The Revolutionary Guard warned U.S. armed forces not to “repeat their acts of aggression” or, otherwise, Iran’s “devastating response” would broaden. Bahrain’s military, meanwhile, said in a statement that its systems “confronted, intercepted and destroyed an undetermined number of treacherous Iranian aerial attacks.” In Qatar, Al Jazeera reported that many citizens were awakened by mobile alerts telling people to stay inside their homes, away from windows or glass doors, because the blast wave from drones and missiles that struck nearby or were intercepted could shatter glass.

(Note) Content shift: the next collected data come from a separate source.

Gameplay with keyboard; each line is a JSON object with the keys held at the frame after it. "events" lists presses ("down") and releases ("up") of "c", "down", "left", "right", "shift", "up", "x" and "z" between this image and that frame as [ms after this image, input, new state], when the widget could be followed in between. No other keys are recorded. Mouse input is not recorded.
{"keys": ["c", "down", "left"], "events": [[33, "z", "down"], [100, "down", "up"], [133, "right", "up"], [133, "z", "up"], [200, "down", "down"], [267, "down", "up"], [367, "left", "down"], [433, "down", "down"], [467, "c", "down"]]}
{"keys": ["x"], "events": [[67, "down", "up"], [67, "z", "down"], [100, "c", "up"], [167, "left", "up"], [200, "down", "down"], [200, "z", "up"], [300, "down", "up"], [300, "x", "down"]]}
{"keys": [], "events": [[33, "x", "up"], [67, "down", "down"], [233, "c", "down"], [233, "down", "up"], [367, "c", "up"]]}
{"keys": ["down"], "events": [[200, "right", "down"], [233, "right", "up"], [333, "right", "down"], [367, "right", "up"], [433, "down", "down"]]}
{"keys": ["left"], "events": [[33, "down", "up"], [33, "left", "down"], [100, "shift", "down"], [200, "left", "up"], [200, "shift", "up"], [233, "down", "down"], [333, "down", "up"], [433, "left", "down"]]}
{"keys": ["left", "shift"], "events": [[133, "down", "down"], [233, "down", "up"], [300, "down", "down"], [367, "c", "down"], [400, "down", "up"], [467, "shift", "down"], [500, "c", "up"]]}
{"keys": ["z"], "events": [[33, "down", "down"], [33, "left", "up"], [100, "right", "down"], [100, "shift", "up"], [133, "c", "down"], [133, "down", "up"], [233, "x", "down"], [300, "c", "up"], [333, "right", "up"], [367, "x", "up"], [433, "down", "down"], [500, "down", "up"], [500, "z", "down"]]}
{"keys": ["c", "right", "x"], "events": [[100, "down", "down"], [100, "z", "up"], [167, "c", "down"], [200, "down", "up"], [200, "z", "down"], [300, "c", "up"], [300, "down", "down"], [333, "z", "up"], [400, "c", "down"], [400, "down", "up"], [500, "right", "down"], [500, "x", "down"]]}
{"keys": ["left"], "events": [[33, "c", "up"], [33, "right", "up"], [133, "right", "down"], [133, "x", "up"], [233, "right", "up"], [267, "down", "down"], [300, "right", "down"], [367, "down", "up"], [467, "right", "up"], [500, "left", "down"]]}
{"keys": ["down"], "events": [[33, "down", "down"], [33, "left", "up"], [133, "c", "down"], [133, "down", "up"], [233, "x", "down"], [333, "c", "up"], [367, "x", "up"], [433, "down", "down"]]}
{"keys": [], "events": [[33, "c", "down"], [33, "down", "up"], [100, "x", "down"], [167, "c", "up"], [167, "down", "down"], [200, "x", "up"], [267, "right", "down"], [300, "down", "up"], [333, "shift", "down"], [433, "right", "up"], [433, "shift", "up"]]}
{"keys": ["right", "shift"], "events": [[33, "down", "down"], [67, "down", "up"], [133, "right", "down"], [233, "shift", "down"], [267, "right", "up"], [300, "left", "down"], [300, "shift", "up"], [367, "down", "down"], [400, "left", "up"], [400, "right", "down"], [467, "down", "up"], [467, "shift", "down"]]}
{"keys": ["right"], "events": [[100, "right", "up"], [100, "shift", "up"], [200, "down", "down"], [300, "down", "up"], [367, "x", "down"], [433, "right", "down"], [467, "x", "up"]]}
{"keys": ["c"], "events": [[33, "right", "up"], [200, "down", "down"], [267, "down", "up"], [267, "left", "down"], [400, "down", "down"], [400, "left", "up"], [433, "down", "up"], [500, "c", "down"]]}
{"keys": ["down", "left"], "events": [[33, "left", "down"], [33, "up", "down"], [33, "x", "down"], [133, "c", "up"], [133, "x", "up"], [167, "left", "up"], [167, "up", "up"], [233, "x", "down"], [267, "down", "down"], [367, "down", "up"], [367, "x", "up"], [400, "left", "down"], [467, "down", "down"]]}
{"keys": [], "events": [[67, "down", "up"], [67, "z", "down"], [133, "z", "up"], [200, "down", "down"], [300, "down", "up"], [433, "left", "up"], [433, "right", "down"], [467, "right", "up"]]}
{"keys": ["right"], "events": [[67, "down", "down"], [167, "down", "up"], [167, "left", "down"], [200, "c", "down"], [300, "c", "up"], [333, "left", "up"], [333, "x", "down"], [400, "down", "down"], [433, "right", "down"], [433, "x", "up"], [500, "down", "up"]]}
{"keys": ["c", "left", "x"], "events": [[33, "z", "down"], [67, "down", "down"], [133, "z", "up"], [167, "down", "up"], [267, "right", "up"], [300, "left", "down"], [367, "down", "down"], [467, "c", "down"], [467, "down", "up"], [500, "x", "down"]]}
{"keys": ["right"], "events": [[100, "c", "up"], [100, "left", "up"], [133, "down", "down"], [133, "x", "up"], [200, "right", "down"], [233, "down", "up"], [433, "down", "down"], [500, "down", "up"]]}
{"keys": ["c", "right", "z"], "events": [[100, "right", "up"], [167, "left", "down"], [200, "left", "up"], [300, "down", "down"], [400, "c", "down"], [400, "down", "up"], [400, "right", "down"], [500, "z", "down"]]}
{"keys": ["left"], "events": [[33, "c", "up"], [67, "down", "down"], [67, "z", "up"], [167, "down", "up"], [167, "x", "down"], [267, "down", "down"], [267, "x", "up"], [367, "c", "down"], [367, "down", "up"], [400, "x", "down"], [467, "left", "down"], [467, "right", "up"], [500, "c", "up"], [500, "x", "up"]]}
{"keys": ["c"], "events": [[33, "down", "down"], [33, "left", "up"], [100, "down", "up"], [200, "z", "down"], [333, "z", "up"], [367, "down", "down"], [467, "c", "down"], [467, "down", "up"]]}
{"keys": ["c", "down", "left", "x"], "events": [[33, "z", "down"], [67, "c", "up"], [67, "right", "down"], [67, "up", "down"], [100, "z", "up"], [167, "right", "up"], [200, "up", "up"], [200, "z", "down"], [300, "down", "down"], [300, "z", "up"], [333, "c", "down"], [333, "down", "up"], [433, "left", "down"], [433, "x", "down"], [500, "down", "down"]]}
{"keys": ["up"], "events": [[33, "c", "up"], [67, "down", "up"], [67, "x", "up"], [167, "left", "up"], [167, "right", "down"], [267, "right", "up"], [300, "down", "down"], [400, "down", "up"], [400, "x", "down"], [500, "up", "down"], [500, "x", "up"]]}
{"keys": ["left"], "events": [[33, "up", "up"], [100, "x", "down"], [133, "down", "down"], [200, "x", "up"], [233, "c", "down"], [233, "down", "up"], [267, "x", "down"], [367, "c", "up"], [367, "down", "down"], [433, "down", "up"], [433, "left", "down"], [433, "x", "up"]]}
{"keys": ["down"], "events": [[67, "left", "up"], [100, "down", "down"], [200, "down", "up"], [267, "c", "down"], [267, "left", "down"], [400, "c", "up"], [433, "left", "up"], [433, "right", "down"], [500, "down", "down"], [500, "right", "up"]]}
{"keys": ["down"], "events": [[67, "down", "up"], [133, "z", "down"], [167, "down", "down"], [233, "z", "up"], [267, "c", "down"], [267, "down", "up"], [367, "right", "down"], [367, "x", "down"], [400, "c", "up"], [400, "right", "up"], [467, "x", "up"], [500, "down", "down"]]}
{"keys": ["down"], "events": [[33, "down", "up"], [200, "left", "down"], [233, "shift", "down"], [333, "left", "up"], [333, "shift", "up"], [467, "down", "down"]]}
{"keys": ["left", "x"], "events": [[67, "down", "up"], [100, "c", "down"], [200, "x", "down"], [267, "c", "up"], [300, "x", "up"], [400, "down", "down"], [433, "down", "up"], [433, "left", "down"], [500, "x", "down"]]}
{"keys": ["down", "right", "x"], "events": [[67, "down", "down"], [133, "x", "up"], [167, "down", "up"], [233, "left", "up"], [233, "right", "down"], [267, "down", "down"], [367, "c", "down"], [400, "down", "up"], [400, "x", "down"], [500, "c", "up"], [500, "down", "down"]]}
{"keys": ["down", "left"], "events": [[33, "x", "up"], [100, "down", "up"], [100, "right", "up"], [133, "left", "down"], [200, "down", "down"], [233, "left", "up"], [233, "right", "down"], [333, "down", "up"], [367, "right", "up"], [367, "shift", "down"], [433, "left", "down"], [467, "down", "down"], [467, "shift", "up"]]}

Still, the Iranian strike was, to some extent, restrained and did not last long. Qatar’s foreign minister, Mohammed bin Abdulrahman al Thani, phoned his Iranian counterpart, Abbas Araghchi, on Thursday morning to discuss the escalation between the United States and Iran over the past two days. The Qatari official criticized the attacks—allegedly by Iran—on vessels in the Strait of Hormuz earlier in the week that prompted the U.S. military’s forceful response, and stressed that “these actions undermine confidence,” endangering the fragile cease-fire signed on June 17 between Washington and Tehran; he therefore proposed a return to dialogue.

One of the infrastructures struck by the United States was a railway bridge on the Tehran–Mashhad line, where the body of the former Supreme Leader, Ali Khamenei’s father, is scheduled to be buried this Thursday following a week of mass funeral rites in several cities in Iran and Iraq.

Also on Thursday, Iran’s Foreign Ministry spokesman Esmaeil Baqaei lashed out at the United States’ European allies, accusing them of “deliberate complicity” after, during this week’s NATO summit, the alliance’s secretary general, Mark Rutte, said that bases on European territory had been used for “5,000 takeoffs” in missions related to Operation Epic Fury against the Asian country.

Those remarks, which have already caused friction with several European capitals that said they had denied the U.S. access to their bases, were meant to appease a Donald Trump angry at what he sees as a lack of European support for his war on Iran, but they did not go unnoticed in Tehran.

“Those who provided their territories, military bases and infrastructure to enable the aggression cannot evade responsibility for their contribution to an unprovoked aggression and its serious consequences,” the Iranian spokesman said, adding that Rutte’s “self-satisfaction” “does not reflect strength” but rather “a servile, flattering-courtier mentality.”